There’s a lot going on in the background when you visit most websites. Scripts may be providing analytical data about what you click on. Trackers may link your activity back to your social media accounts. In fact, one type of script allows whoever owns the website you’re perusing to literally watch whatever you’re doing. Called “session replay” scripts, these services record everything you type, where you move your mouse, and more. This isn’t anonymized data collection–it’s very personal. It’s “as if someone is looking over your shoulder,” write the Princeton computer science researchers Steven Englehardt, Gunes Acar, and Arvind Narayanan.
Englehardt, Acar, and Narayanan, who are part of Princeton’s Center for Information Technology Policy, are studying these session replay scripts. These tools are supposed to help web developers and companies understand how users are interacting with their sites, so they can boost engagement and redo “broken or confusing pages.” In short, they’re like a little window into a user’s experience with your site–what one web design firm describes as creepy but useful. While the companies that provide this service claim to give website owners the option to hide their users’ personal information, the three researchers have found that in most cases, the scripts capture it anyway.

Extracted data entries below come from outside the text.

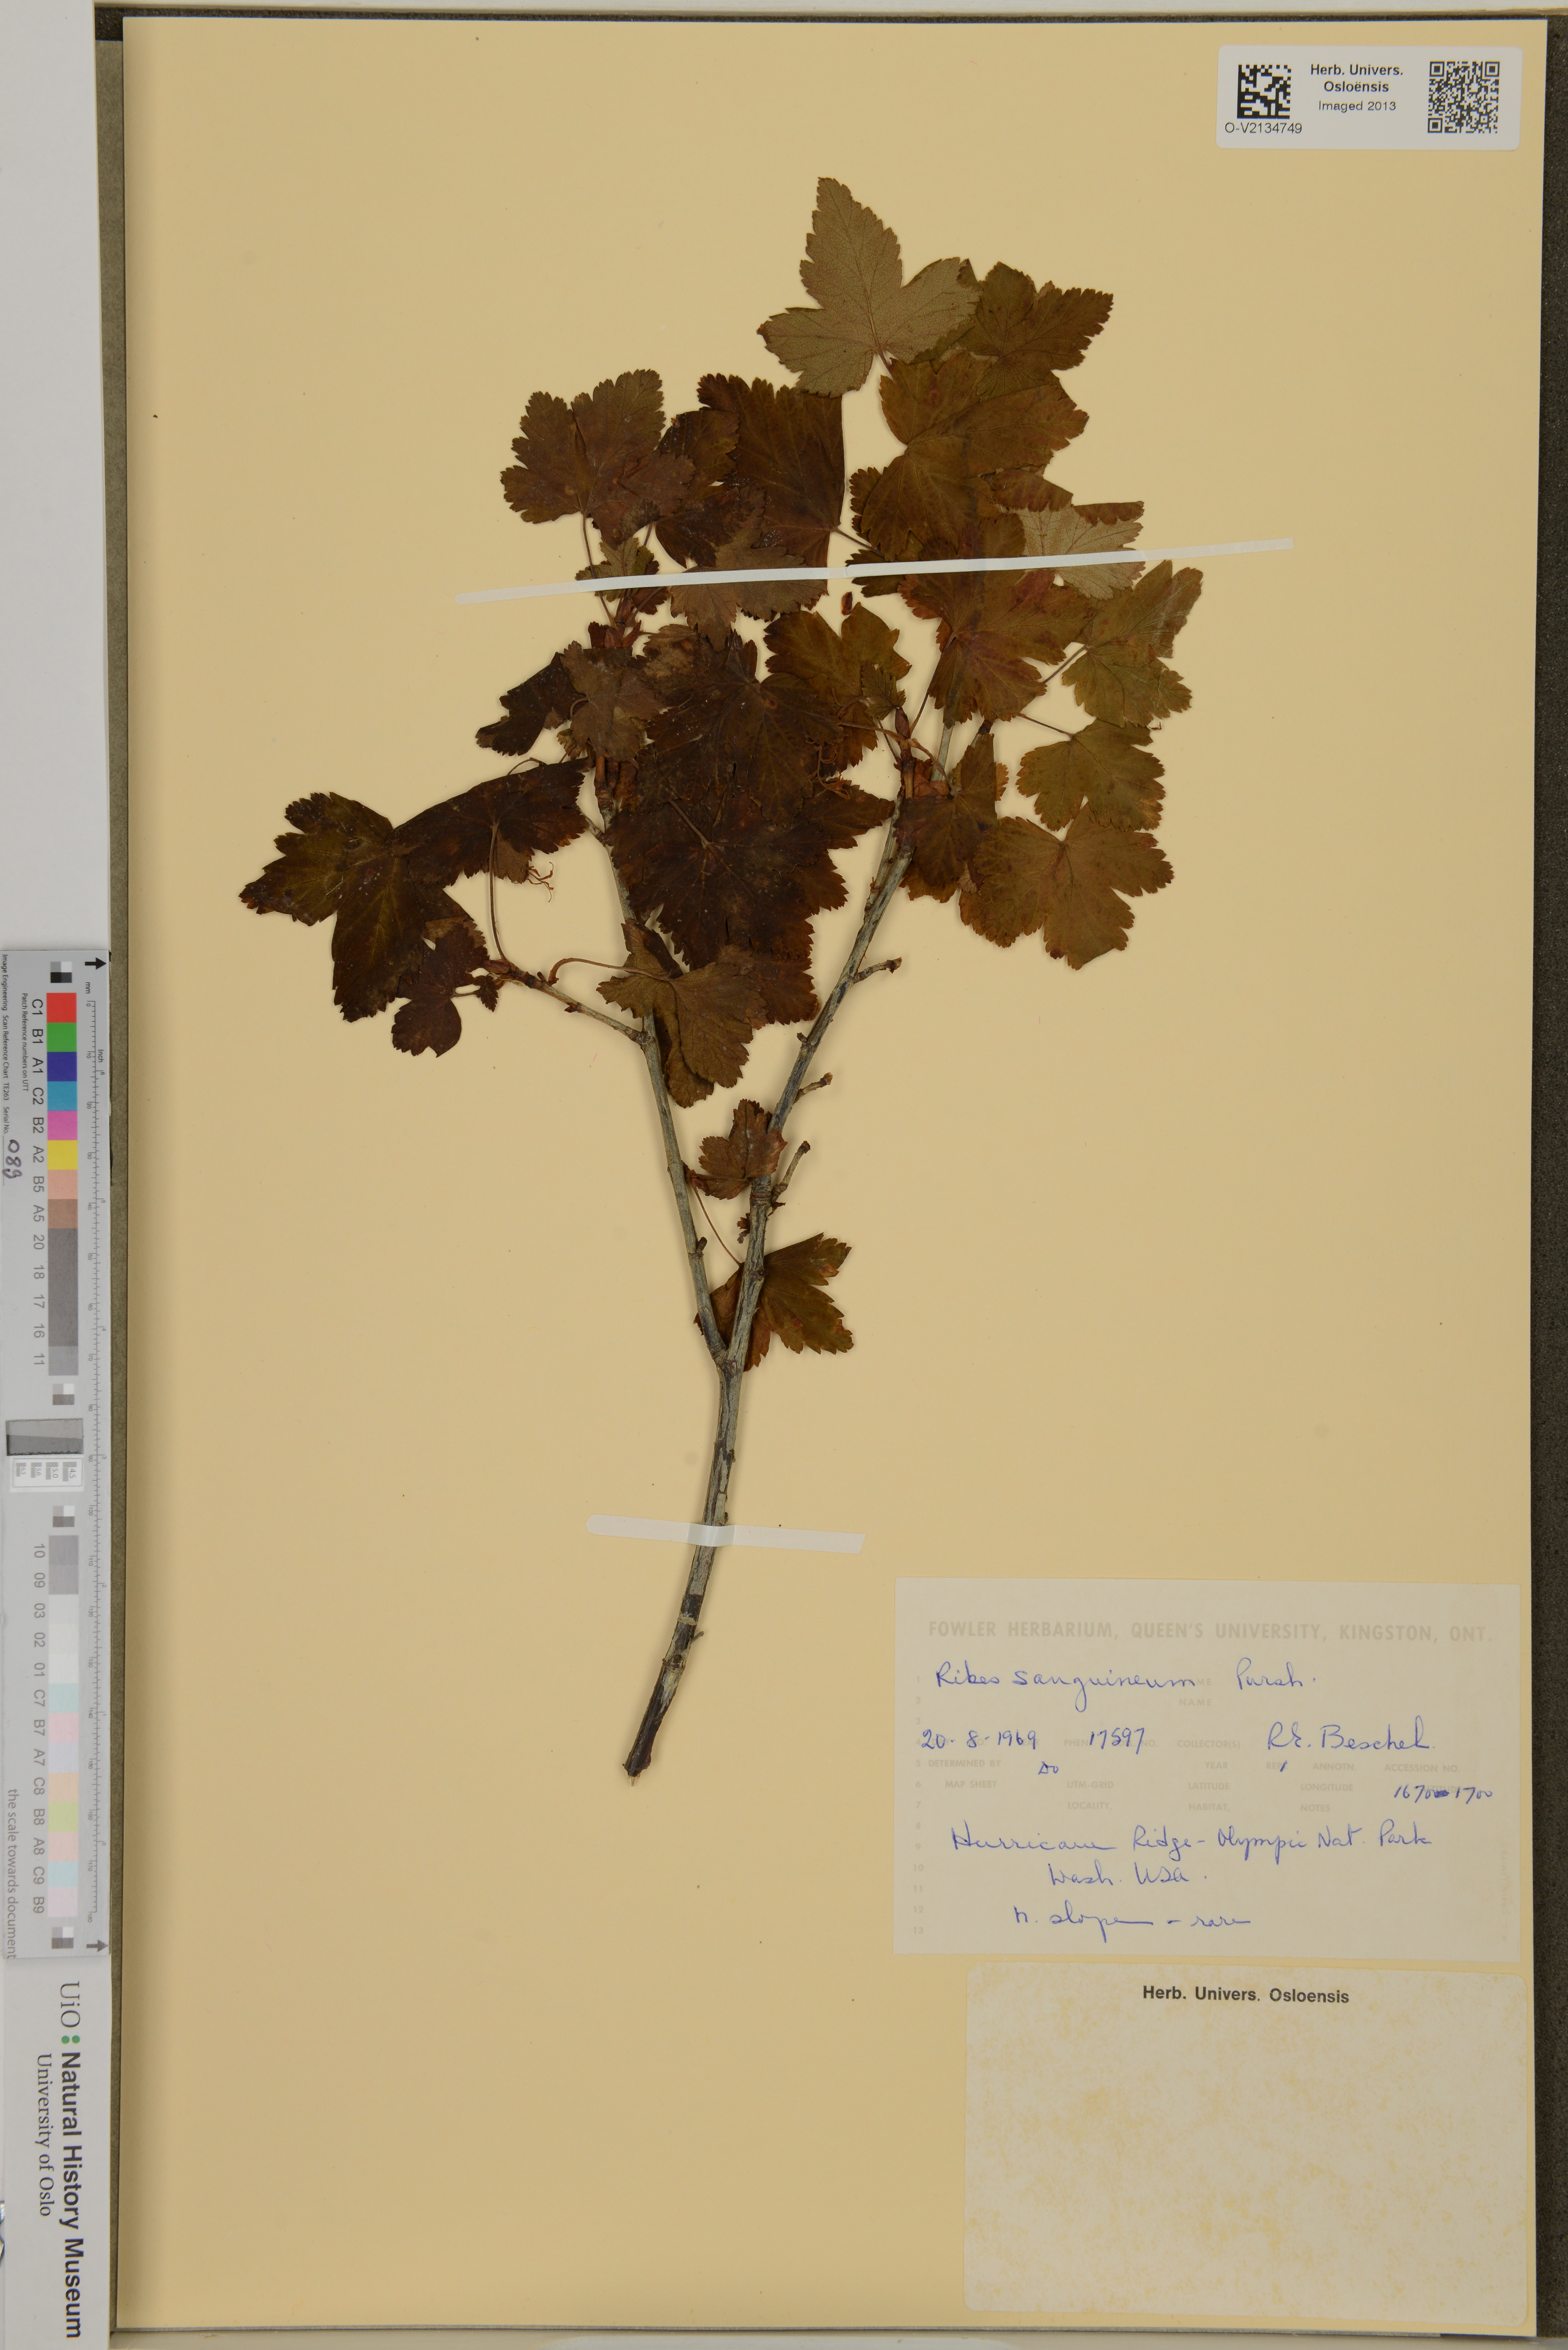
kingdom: Plantae
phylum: Tracheophyta
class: Magnoliopsida
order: Saxifragales
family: Grossulariaceae
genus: Ribes
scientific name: Ribes sanguineum
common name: Flowering currant
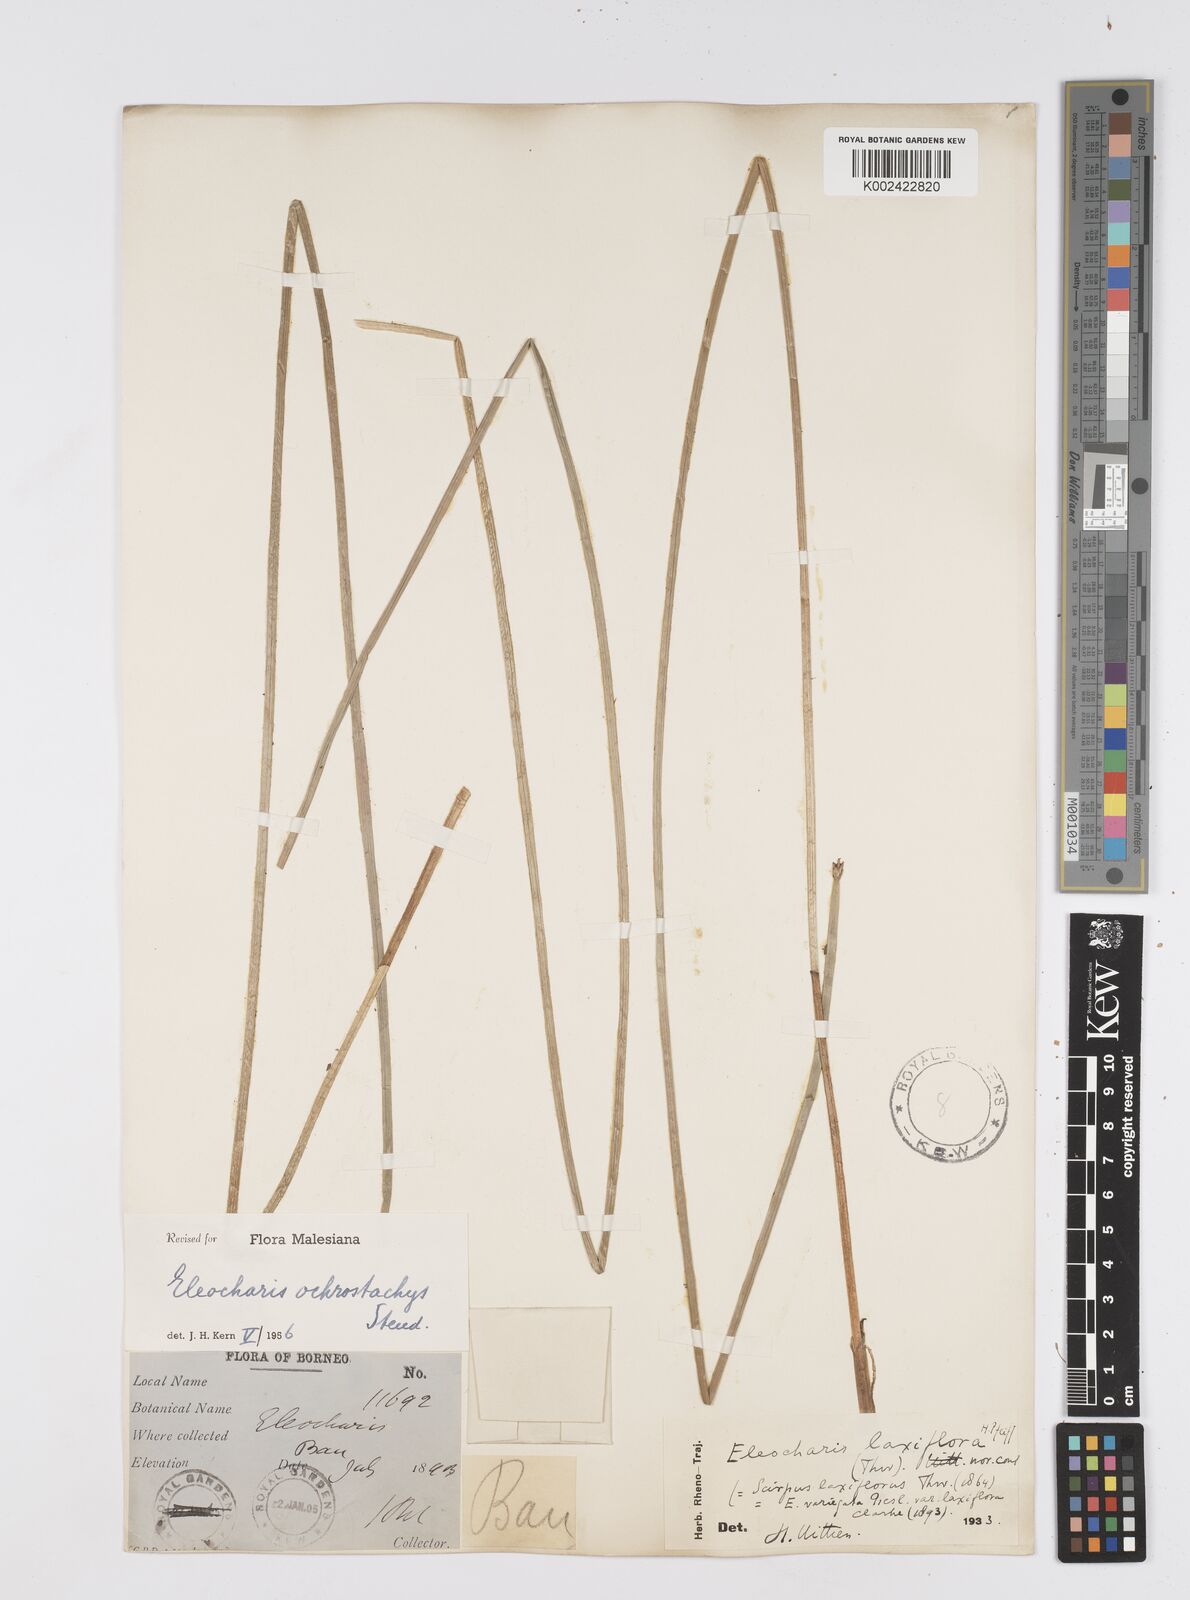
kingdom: Plantae
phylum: Tracheophyta
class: Liliopsida
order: Poales
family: Cyperaceae
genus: Eleocharis
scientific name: Eleocharis ochrostachys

“Improving user experience is a critical task for publishers,” the trio writes. “However it shouldn’t come at the expense of user privacy.”
The researchers looked at seven popular session replay companies that offer the service–like Yandex, FullStory, Hotjar, and UserReplay–and found signs of scripts from one of these companies on 482 of the 50,000 largest websites. They found session replay evidence on the websites for HP, Comcast, Intel, Lenovo, Gap, Costco, Autodesk, Microsoft Windows, T-Mobile, Adobe, Nintendo, Crunchbase, Nest, Walgreens, and more (the full list is here). Chances are, you’ve been on one of these sites at some point, and maybe even plugged in your credit card information to buy something.
This isn’t the same thing as general analytics tracking, which is aggregated and anonymous. The research shows that highly personal data like credit card numbers, health information, addresses, and more is likely sitting in third-party servers–and they could even be tied directly to your identity.
The researchers point out that these practices put much of the burden on the website creators, who can painstakingly go through the site manually and ensure that any type of identifying information is redacted from recordings. But this has to be constantly monitored and updated in the website’s back end because its code will change over time–which is expensive and error prone. And any slight modification to the site’s design would require an audit of the entire redaction system.
But highly sensitive information could be floating around out there in the cyber ether, making people vulnerable to identity theft and scams. Part of the problem is that users have no idea which sites are recording their browsers and which aren’t; there’s no visual signal to let them know. Still, there are ways to protect yourself. Your best bet? Browser extensions like Ghostery and NoScript that can prevent session replay scripts from running on your computer.